Volker wirkte hilflos, es konnte ja jeder sehen, was das war. Dass er auf der 48-stün­digen Reise olfak­to­ri­sche Min­dest­stan­dards wahren wollte, wurde ihm nun zum Ver­hängnis. Der Wach­mann kon­fis­zierte das Duft­wasser, das mein stu­den­ti­scher Freund sich durch viele Wochen Wasser und Brot vom Munde abge­spart hatte, um mehr Schlag bei den Frauen zu haben, und stellte es auf einen Mau­er­sims. Der Anblick dessen, was dort lagerte, war über­wäl­ti­gend: ein ganzes Heer aus Cool Water, Fah­ren­heit und Drakkar Noir, also allem, was man damals so auf­trug. Volker blickte dem Fläsch­chen traurig hin­terher wie einer auf ewig ent­schwin­denden Geliebten, und ein biss­chen war es ja auch so. Ver­dammt, was glaubt der denn, was ich mit meinem Cool Water mache!?“, jam­merte mein Freund. Werfen“, ant­wor­tete ich. 

Keine zehn Meter ent­fernt von mir spuckte Rij­kaard Völler an

Danach mussten wir uns aufs Spiel kon­zen­trieren, das sehr auf­re­gend war. In der 22. Minute blies der Nie­der­länder Frank Rij­kaard keine zehn Meter von uns ent­fernt seinen Spei­chel dem deut­schen Natio­nal­helden Rudi Völler ins Haupt­haar, was zu einer undurch­sich­tigen Gemenge­lage führte und den Platz­ver­weis beider Spieler zur Folge hatte. Es war ein ein­ziges Tohu­wa­bohu. 

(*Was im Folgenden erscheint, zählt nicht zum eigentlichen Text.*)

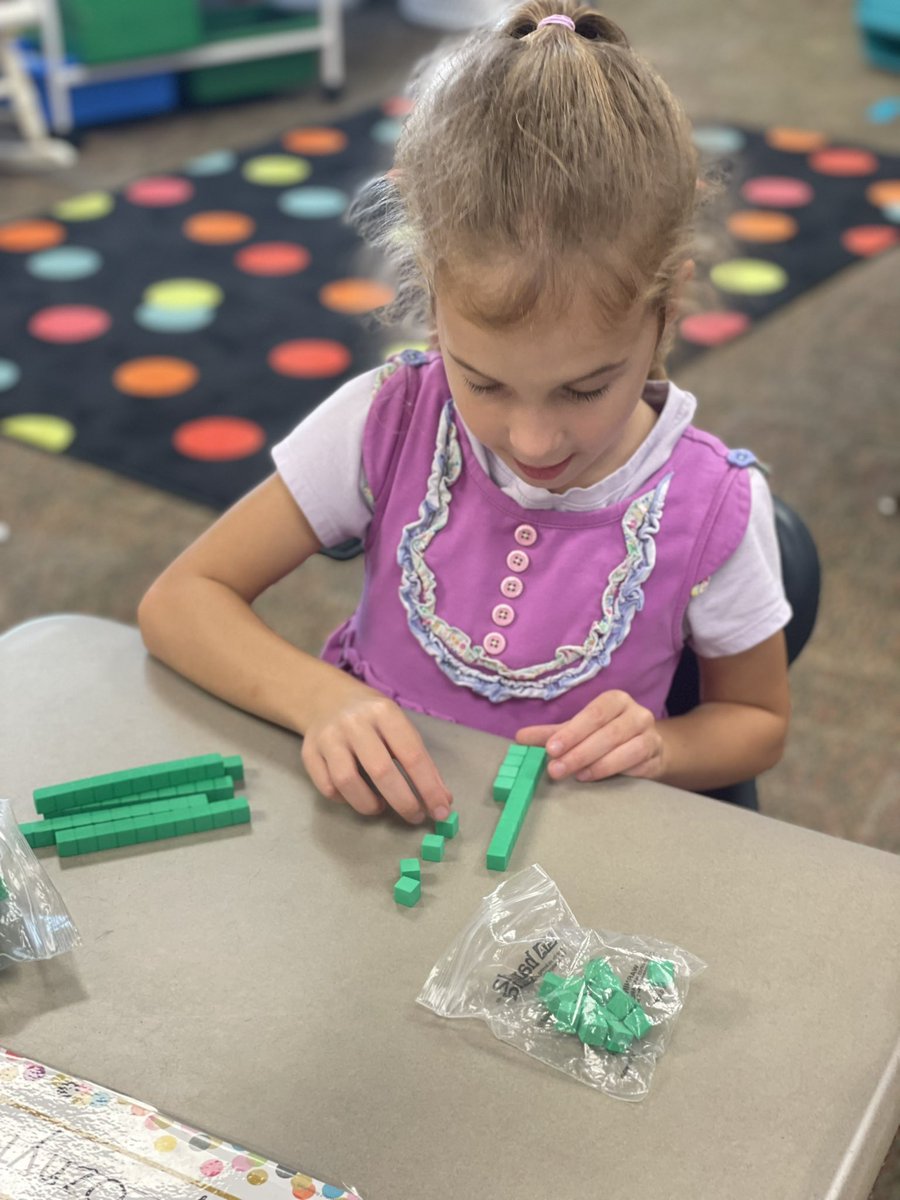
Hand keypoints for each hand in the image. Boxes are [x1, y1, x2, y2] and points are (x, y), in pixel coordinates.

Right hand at [300, 675, 452, 823]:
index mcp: (384, 712)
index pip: (411, 755)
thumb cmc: (373, 718)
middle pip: (381, 771)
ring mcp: (328, 737)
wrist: (327, 699)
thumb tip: (442, 800)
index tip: (440, 811)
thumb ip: (420, 761)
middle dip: (404, 802)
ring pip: (347, 782)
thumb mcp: (400, 726)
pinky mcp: (309, 752)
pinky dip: (346, 800)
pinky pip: (327, 787)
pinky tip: (358, 796)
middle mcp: (354, 723)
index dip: (428, 787)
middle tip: (415, 816)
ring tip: (382, 806)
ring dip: (369, 805)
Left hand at [516, 690, 663, 782]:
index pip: (593, 714)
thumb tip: (520, 738)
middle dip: (579, 752)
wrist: (648, 749)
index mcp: (615, 700)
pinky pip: (636, 762)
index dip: (572, 732)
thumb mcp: (579, 731)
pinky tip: (593, 777)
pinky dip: (613, 770)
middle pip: (608, 732)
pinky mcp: (656, 755)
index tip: (550, 749)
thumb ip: (552, 734)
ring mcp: (650, 734)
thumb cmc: (607, 736)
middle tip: (555, 769)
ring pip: (626, 748)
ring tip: (574, 775)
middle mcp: (636, 713)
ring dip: (596, 763)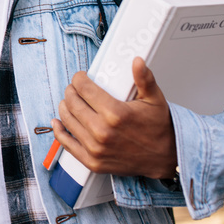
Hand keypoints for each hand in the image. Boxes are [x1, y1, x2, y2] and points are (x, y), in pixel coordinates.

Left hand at [51, 57, 177, 179]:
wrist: (165, 158)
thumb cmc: (159, 128)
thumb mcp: (154, 99)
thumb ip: (144, 79)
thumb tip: (137, 61)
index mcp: (115, 113)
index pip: (84, 88)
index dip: (79, 78)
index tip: (81, 77)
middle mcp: (102, 132)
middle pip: (72, 102)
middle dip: (71, 91)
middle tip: (75, 88)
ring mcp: (95, 149)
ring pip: (67, 120)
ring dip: (65, 107)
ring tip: (70, 101)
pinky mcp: (92, 162)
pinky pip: (67, 144)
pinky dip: (59, 131)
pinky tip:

Als wir nach dem ner­ven­zer­fet­zenden 2:1 die Tri­büne ver­ließen, war die Duft­was­ser­armee ver­schwunden. Mai­lands Sicher­heits­kräfte werden auf Monate hinaus außer­ge­wöhn­lich gut gero­chen haben. Ich wollte Volker trösten, doch er fiel mir ins Wort. Wir müssen dar­über nicht dis­ku­tieren“, sagte er. Keine Gewalt ist auch keine Lösung. Ich hätte natür­lich geworfen.“ Später kaufte er sich am Bahnhof eine Fla­sche Tabac for Men“.